C’est surtout à la fin du Moyen Age que les prédicateurs se font de plus en plus virulents. Le célèbre Bernardin de Sienne en fait ainsi «le pire des péchés». Dans la foulée, les pouvoirs publics s’en mêlent et condamnent à mort de nombreux homosexuels. Le 24 septembre 1482, le chevalier de Hohenbourg, noble alsacien, est par exemple brûlé vif avec son valet pour «sodomie et immoralité» par les bourgeois de la ville de Zurich.

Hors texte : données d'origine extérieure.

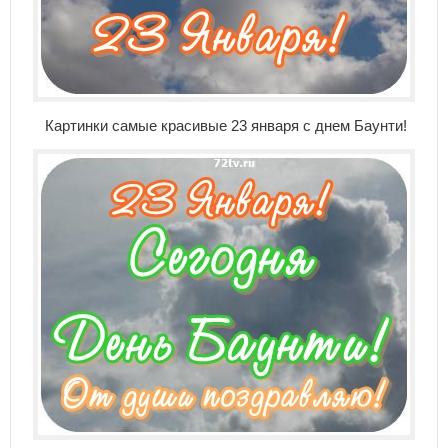
Картинки самые красивые 23 января с днем Баунти!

Cela ne veut pas dire, évidemment, que les relations homosexuelles cessent d’exister : mais les poursuites sont plus systématiques, les punitions plus nombreuses, la désapprobation plus générale, au point même de s’étendre à toutes les amitiés entre hommes qui ont tendance à devenir suspectes. Dans ce contexte, plusieurs rois émettent des lois réprimant fortement la sodomie, toujours définie d’une manière très large : c’est notamment le cas du roi Henri VIII, avec le Buggery Act de 1533, resté en vigueur jusqu’en 1828, les dernières exécutions capitales ayant eu lieu en 1835. Pour ces rois, la criminalisation de ces pratiques participe d’un renforcement de leur autorité sur leurs sujets : à bien des égards, la répression de l’homosexualité masculine, si elle s’enracine bel et bien dans un terreau médiéval, fleurit dans le contexte de la naissance des Etats modernes dans l’Europe du XVIe siècle. C’est avec ce bagage juridique et culturel en tête que les pères fondateurs ont débarqué dans les futurs Etats-Unis, y installant une longue répression légale de l’homosexualité masculine, qui semble sur le point d’être ressuscitée aujourd’hui. Cela ne serait pas un «retour vers le Moyen Age» : les décisions de notre époque, fussent-elles sombres et terribles, nous appartiennent et ne gagnent rien à n’être pensées que comme des fantômes appartenant au passé.